*Exercise details*
From the entries that follow, gather each line holding the word "Nijmegen".

##############################

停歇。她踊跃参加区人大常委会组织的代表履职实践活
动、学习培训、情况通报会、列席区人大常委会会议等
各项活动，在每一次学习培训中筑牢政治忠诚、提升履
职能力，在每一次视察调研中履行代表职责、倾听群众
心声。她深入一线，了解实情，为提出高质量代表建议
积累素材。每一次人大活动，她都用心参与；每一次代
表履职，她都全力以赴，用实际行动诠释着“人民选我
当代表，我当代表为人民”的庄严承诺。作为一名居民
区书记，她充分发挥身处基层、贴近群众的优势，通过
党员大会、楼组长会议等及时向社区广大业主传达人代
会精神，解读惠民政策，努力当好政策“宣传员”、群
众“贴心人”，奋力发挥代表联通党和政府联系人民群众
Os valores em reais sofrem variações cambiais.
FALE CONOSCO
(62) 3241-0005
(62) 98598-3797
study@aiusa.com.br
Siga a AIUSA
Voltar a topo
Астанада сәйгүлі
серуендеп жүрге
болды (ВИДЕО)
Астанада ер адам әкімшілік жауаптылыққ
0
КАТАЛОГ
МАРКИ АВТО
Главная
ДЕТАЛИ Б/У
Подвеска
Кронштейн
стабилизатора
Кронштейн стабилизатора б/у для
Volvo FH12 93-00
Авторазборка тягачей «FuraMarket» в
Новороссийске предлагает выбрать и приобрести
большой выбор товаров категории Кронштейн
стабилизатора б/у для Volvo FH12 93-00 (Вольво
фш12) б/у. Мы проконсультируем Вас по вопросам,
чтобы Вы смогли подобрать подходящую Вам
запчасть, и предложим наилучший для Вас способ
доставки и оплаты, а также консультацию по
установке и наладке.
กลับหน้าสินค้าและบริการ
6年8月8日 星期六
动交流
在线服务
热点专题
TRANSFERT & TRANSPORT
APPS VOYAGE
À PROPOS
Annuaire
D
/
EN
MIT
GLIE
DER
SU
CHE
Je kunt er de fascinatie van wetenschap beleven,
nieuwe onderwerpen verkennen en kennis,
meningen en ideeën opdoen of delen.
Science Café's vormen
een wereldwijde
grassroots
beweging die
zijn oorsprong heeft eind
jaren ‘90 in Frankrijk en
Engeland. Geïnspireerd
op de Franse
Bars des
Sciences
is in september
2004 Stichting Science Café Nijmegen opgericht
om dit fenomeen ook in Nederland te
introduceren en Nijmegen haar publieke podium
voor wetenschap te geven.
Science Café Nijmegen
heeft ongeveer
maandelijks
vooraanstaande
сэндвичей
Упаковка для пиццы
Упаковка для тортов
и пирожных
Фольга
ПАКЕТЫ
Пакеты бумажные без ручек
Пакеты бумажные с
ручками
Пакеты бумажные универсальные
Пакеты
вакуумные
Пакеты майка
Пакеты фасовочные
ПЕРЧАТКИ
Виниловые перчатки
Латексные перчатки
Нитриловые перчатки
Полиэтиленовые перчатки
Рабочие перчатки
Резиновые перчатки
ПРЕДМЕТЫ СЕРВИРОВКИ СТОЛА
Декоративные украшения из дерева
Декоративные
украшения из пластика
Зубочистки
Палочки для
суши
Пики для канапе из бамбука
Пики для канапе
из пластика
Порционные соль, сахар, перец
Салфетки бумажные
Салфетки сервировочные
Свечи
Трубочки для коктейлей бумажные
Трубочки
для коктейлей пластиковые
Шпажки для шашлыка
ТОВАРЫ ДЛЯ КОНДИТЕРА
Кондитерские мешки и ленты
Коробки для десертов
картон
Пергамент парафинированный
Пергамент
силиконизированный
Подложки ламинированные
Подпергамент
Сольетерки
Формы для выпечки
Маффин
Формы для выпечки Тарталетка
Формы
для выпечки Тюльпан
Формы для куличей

##############################

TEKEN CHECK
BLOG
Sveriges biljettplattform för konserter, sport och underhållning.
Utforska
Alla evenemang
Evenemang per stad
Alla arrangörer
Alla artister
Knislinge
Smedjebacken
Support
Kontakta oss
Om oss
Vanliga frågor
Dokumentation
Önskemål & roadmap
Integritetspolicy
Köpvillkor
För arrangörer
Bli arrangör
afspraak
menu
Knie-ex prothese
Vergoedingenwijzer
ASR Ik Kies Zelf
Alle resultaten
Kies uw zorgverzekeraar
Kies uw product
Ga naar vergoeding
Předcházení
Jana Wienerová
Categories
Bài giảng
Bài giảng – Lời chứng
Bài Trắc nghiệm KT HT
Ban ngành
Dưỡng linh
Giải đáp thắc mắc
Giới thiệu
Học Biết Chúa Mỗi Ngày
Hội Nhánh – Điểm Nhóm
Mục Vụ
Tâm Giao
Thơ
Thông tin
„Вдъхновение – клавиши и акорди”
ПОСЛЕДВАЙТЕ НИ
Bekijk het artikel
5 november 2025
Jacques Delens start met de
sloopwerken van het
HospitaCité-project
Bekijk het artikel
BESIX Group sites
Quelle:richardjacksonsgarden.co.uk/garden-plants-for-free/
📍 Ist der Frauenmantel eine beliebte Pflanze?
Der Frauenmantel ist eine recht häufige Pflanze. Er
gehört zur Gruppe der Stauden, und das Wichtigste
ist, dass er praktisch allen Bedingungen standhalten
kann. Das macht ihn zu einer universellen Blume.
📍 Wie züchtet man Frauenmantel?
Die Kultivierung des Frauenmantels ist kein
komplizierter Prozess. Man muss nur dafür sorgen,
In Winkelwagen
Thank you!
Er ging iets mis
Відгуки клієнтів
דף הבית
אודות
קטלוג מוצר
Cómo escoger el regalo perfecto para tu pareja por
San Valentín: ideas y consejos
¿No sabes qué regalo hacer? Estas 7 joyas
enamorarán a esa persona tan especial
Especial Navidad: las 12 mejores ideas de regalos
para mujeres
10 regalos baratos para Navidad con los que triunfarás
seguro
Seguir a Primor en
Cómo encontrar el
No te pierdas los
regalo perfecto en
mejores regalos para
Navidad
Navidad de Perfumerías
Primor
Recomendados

##############################

*Solution for this exercise*
2004 Stichting Science Café Nijmegen opgericht
introduceren en Nijmegen haar publieke podium
Science Café Nijmegen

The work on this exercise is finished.